Un sasso del diametro di 10 centimetri ha colpito e sfondato il parabrezzo di un tir guidato da un 36enne, rimasto illeso. Secondo episodio in serata. I teppisti proverrebero dal vicino campo nomadi

Si è sfiorata la tragedia ieri sulla Tangenziale nord. Intorno alle 2 di pomeriggio, all'altezza del chilometro 13, direzione Milano, da un cavalcavia sono stati lanciati sassi sulle auto in transito.

I teppisti sarebbero un gruppo di ragazzini del vicino campo nomadi di Strada dell'Aeroporto, visti scappare dalla polizia stradale. Uno dei  sassi ha colpito e infranto il parabrezza di un mezzo pesante. L'autista, un 36enne, è rimasto illeso ed è riuscito a fermare il camion sulla corsia d'emergenza.  La Polizia stradale ha aperto un'inchiesta.

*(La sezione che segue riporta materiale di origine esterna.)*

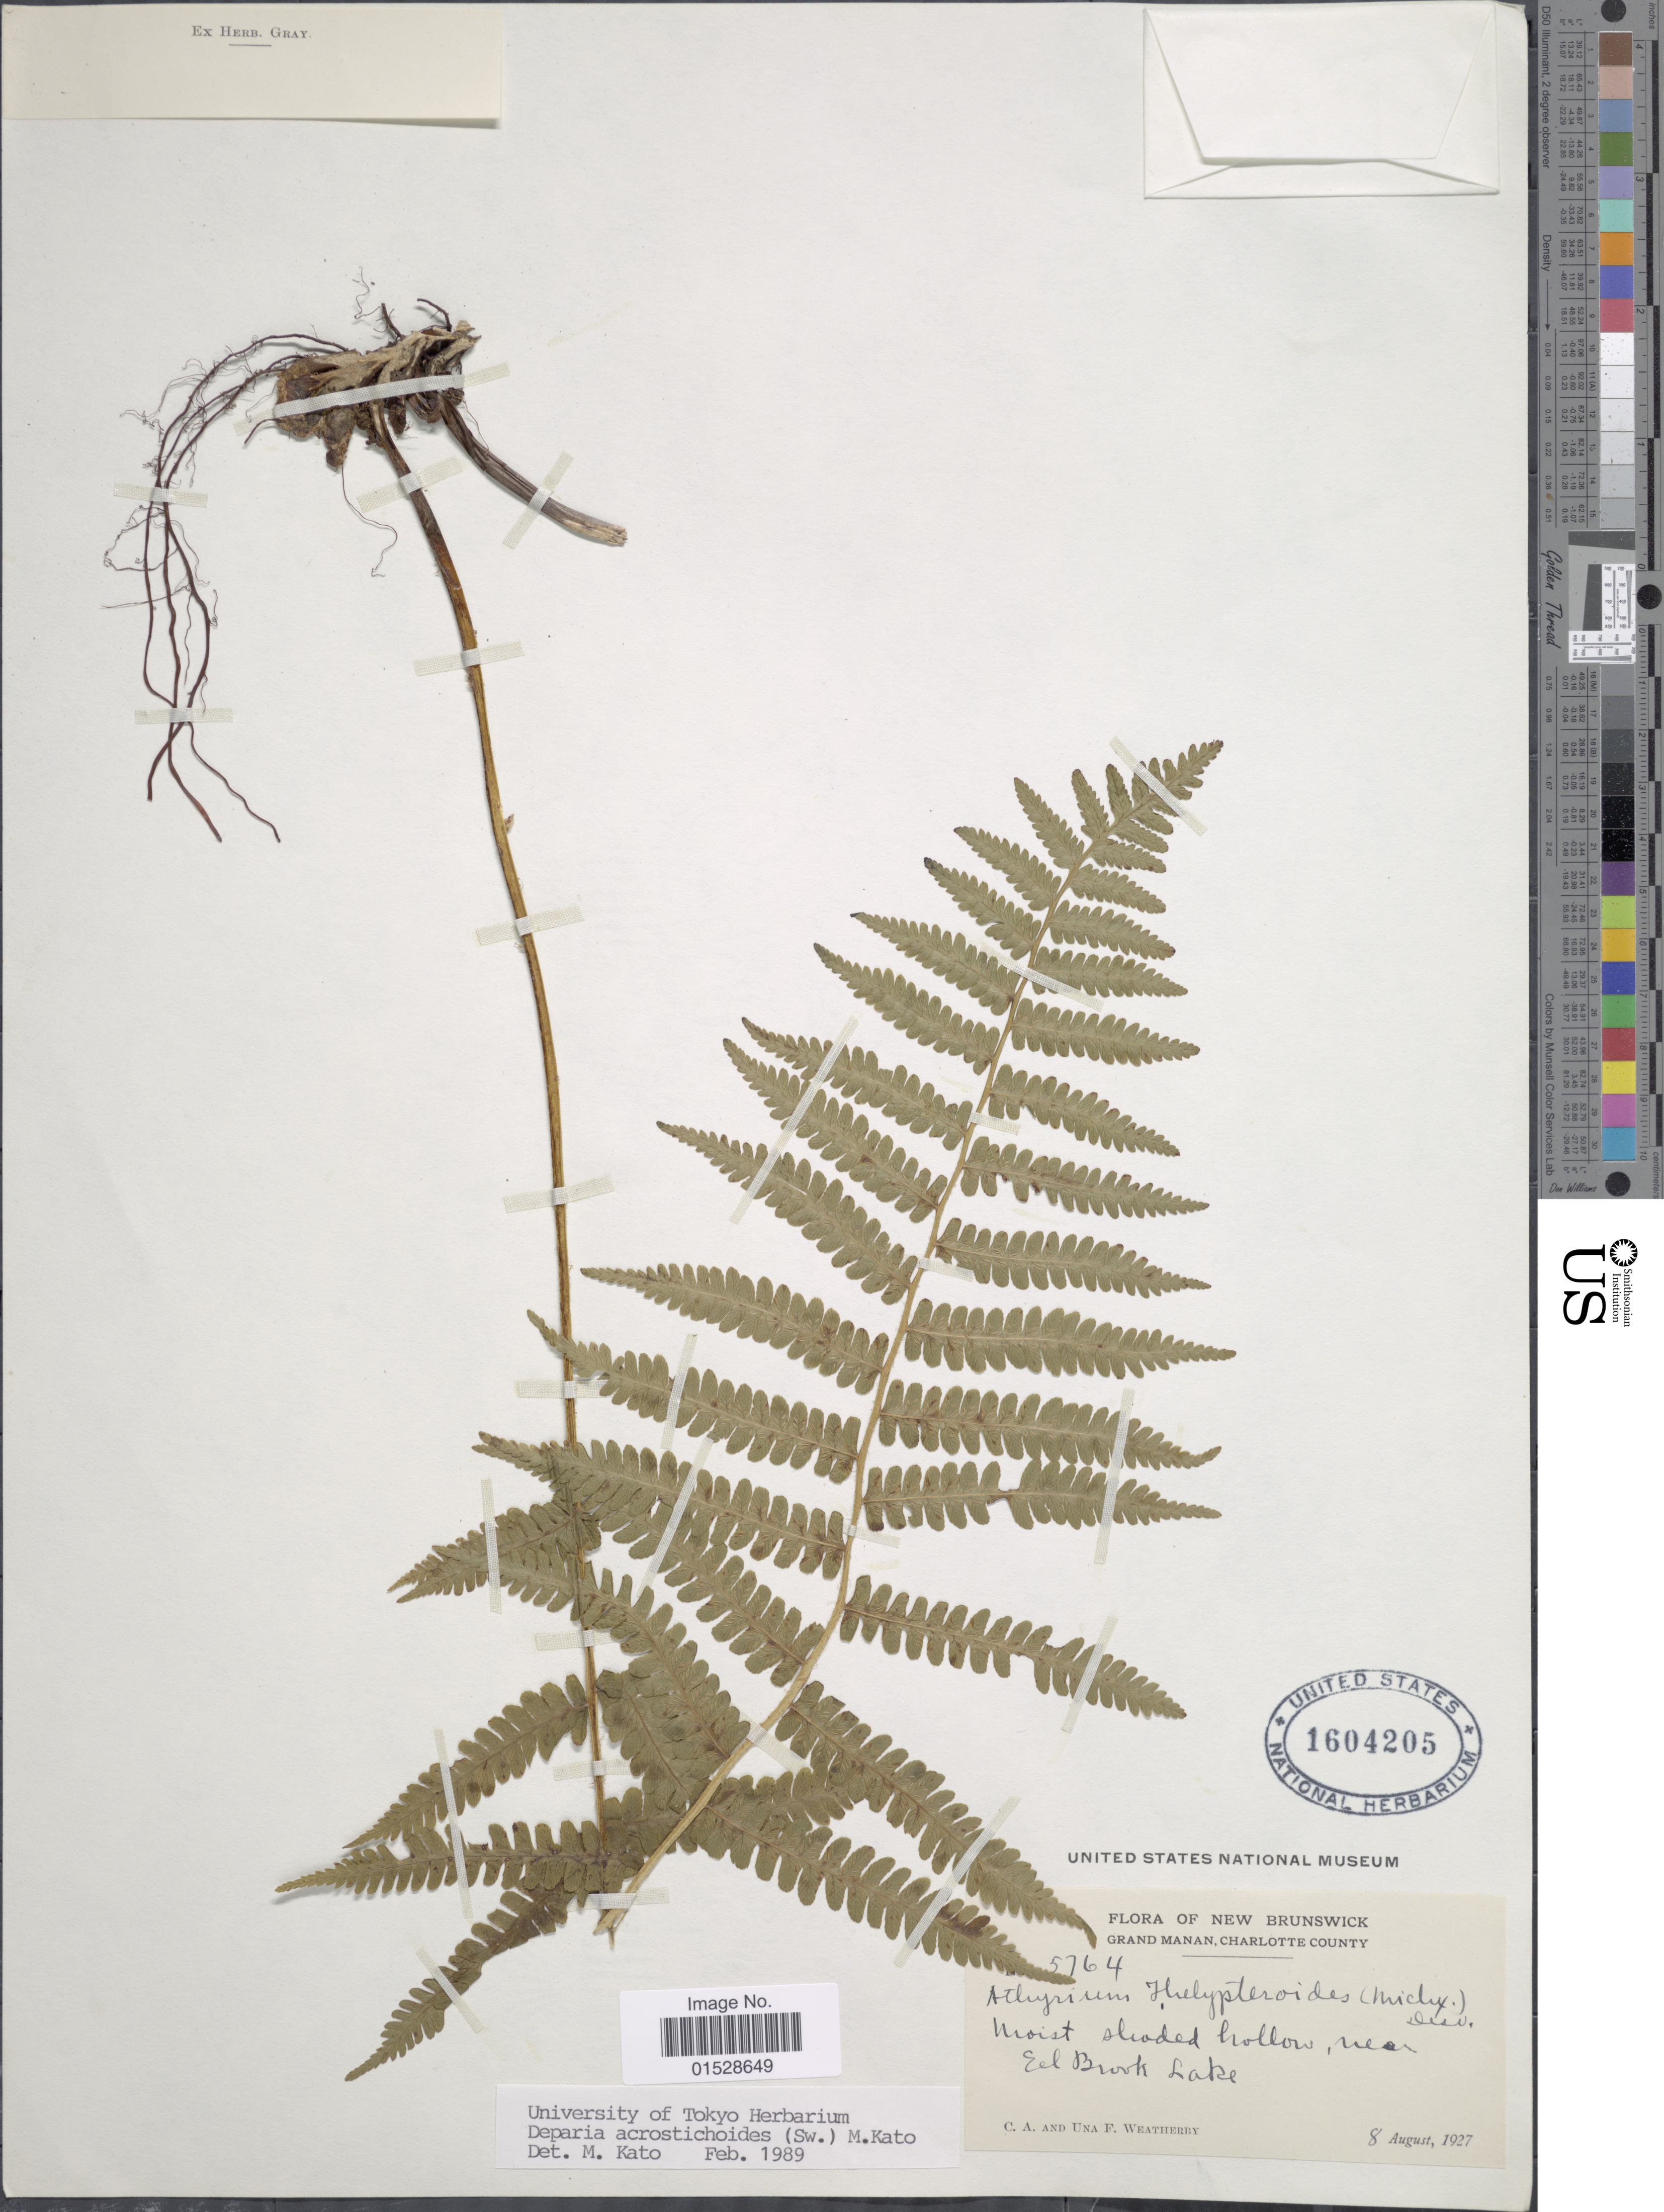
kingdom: Plantae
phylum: Tracheophyta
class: Polypodiopsida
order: Polypodiales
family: Athyriaceae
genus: Deparia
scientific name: Deparia acrostichoides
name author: (Sw.) M. Kato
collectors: C. A. Weatherby & U. L. Weatherby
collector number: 5764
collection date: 1927-08-08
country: Canada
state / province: New Brunswick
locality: Grand Manan, Charlotte County, near Eel Brook Lake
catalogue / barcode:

Un secondo lancio è poi avvenuto ieri sera tardi, poco prima delle 22: il tir era condotto da un marocchino di 49 anni, che si è anche lui subito fermato al bordo della strada.

Dalla Stradale confermano che il lancio dei assai di ieri non è stato un episodio isolato. Un gioco folle, pericolosissimo, che solo per caso non ha causato tragiche conseguenze. E la memoria vola al 26 dicembre 1996, a quel cavalcavia della Cavallosa, nell'Alessandrino. Un grosso masso colpì il parabrezza dell'auto su cui viaggiavano Maria Letizia Berdini, originaria di Civitanova Marche e il marito. Maria Letizia Berdini, che si era sposata solo sei mesi prima, morì sul colpo.